What stays defined elsewhere:
- The address grammar — spec/0002.
- Per-Timeline content addressing & immutability — spec/0001, spec/0002.
- The HTTP backend contract — spec/0005.
- Manifest DAG and refs — spec/0008.
What this document does NOT define:
- Cross-backend transactions. Federation is eventually consistent across backends; spec/0008's CAS guarantee remains a per-backend property.
- Quorum-based consistency models (Paxos, Raft). Operators wanting strong cross-backend consistency layer their own consensus on top of single-backend DreamDB.
- Service discovery / registry. How a client learns "backend B exists" is operator-coordinated — DNS, a config file, a service mesh.
- Per-modality cross-backend indexing (e.g. a global vector index spanning N backends). Deferred to spec/0013 (graph-based ANN with cross-shard routing).
2. Federation models
Three operational patterns. A deployment MAY combine them per-Timeline.
2.1 Mirror
The same Timeline T is published to backends A and B. Both hold the transitive closure of T's latest Manifest. Read queries route to either backend; write coordination is operator-defined (one-writer per Ref is the simplest; spec/0008 §6 covers multi-writer rebase).
Use case: HA / DR; serving reads from the geographically closest backend.
Storage cost: 2× (or N× for N mirrors).

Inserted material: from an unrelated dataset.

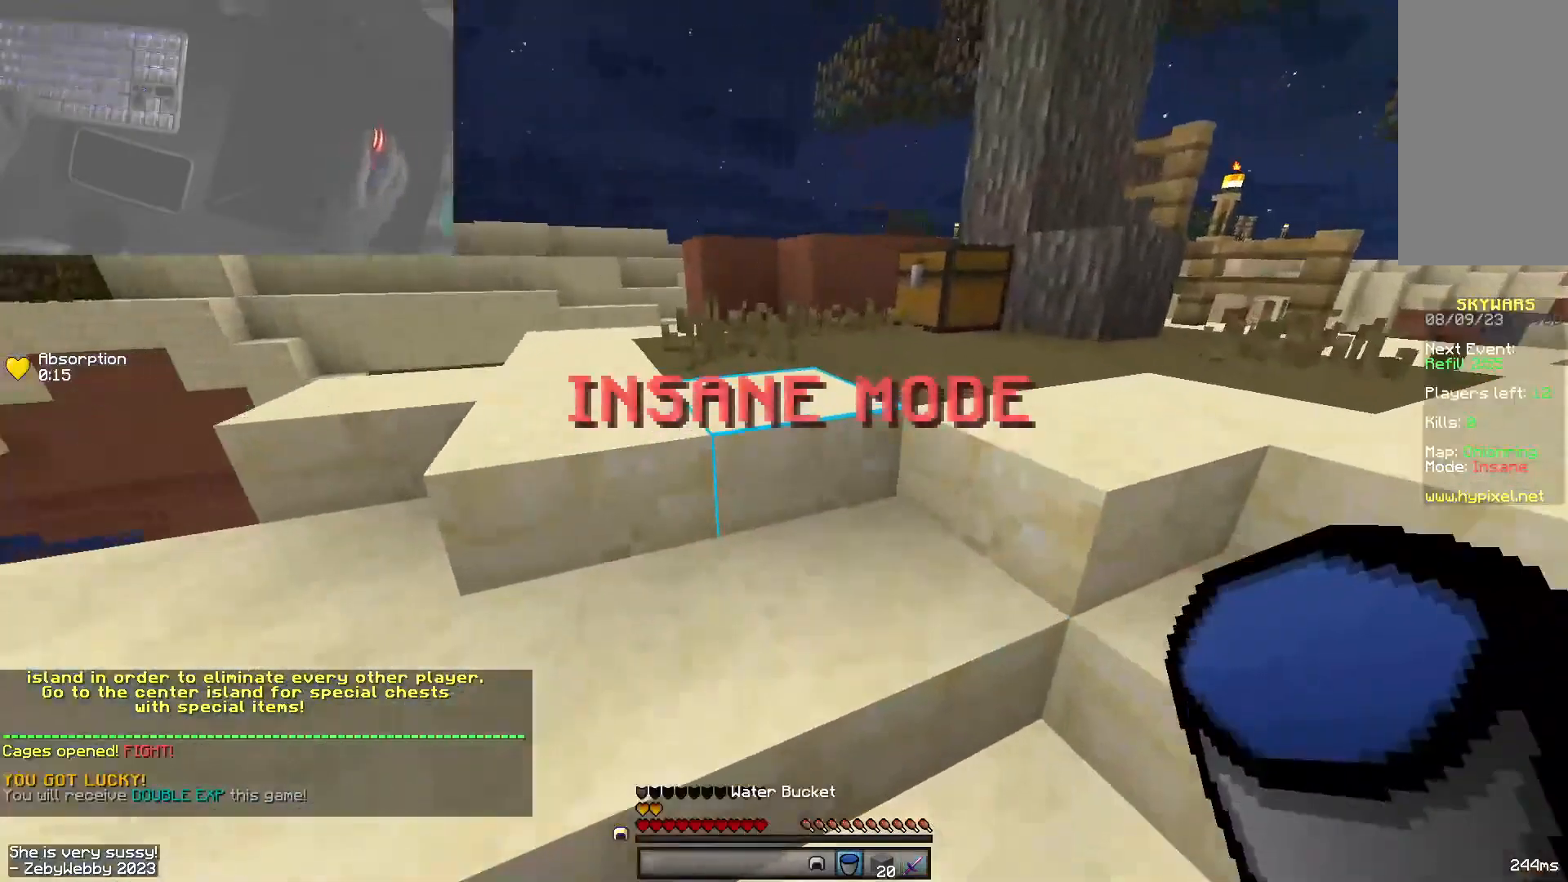
{"keys": ["d", "w"], "mouse": [], "events": []}
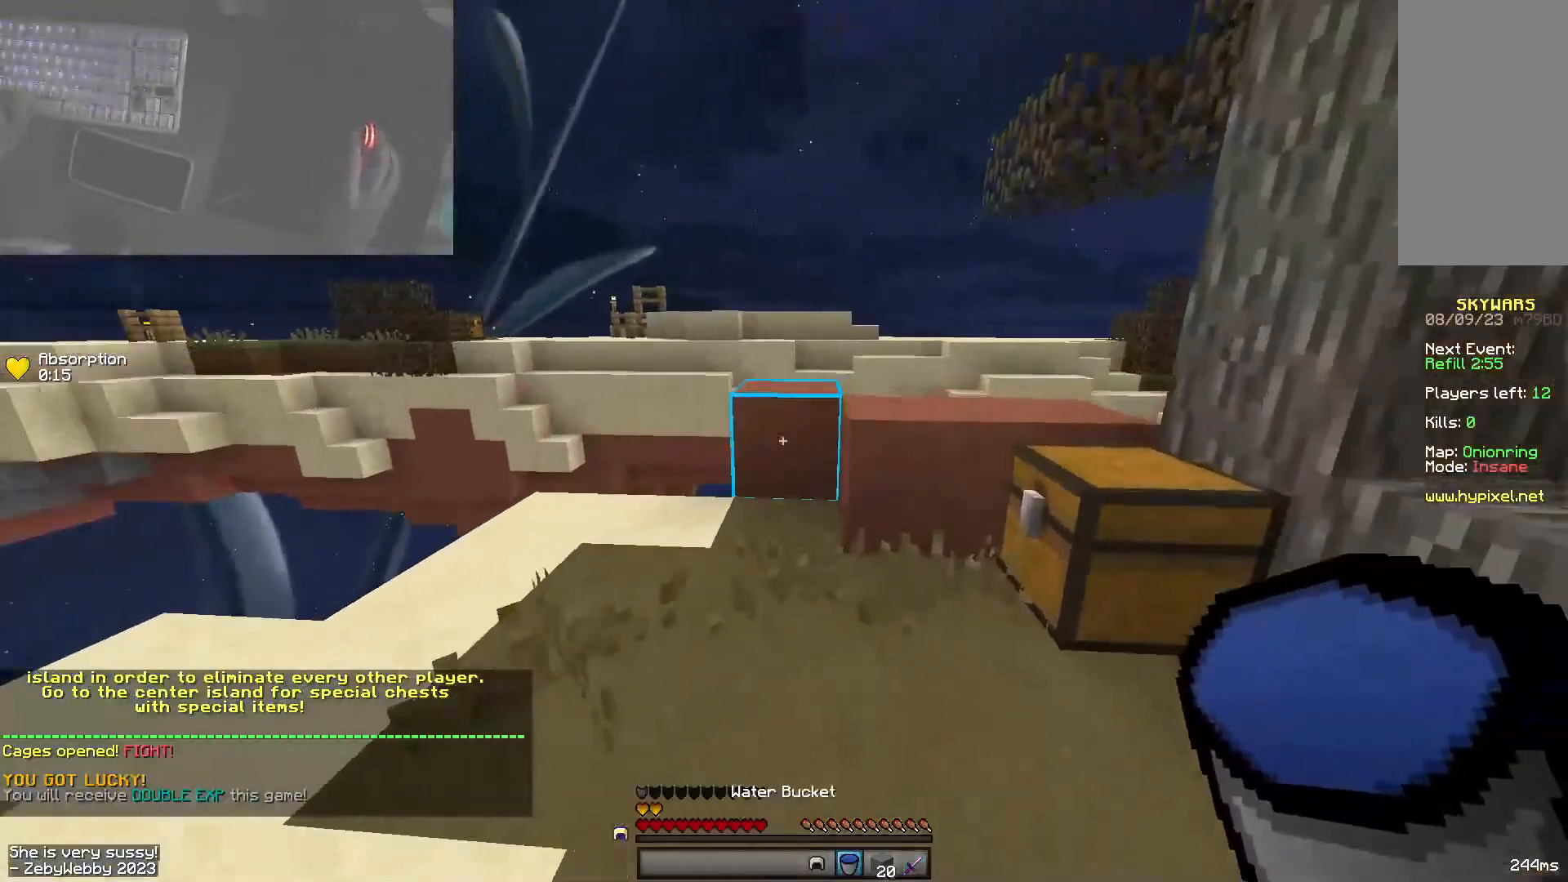
{"keys": [], "mouse": [], "events": [[33, "w", "up"], [133, "w", "down"], [233, "w", "up"], [266, "d", "up"]]}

Bandwidth cost: one-time closure transfer per Manifest publish; ongoing delta transfer per write.
2.2 Shard
Different Timelines live in different backends. T_a in backend A, T_b in backend B, T_c in backend C. A cross-backend query spans the Federation Manifest that points at all three.
Use case: capacity scaling (one S3 region too small or too expensive); jurisdictional sharding (EU data in EU bucket); per-tenant isolation.
Storage cost: 1× — each Timeline lives in exactly one backend. Bandwidth cost: zero replication; per-query scatter-gather instead.
2.3 Hybrid
A Timeline is sharded by anchor range or by Track. Backend A holds Tracks 0–999; backend B holds Tracks 1000–1999. The Federation Manifest carries the sharding rule.
Use case: ultra-large Timelines (>10B Items in one logical stream) where mirror is too expensive and shard-by-Timeline loses cross-Timeline query coherence.
Storage cost: 1×. Bandwidth cost: per-query scatter-gather, partial — only the shard(s) covering the query range participate.
3. The Federation Manifest
A Federation Manifest is a new ObjectKind that names component Manifests living in distinct backends. It is content-addressed like any other Manifest; its hash is independent of the backends that resolve it.
Address path:
(New top-level namespace, parallel to manifests/. Federation Manifests are themselves NOT bound to a single backend; the same Federation Manifest hash MAY be served from any backend that holds the bytes.)
3.1 CBOR encoding
parents, like the Manifest DAG in spec/0008, supports atomic federation-level commits: a new Federation Manifest pointing at a different shard composition is the equivalent of an in-cluster Publish. Federation Refs (§4.3) advance via CAS exactly like per-backend Refs.
3.2 Shard-key sub-Object
For shard_role = "shard" (per-Timeline shard) or "hybrid-range" (within-Timeline anchor-range shard):
For "mirror" — shard_key is null; all mirrors hold identical content.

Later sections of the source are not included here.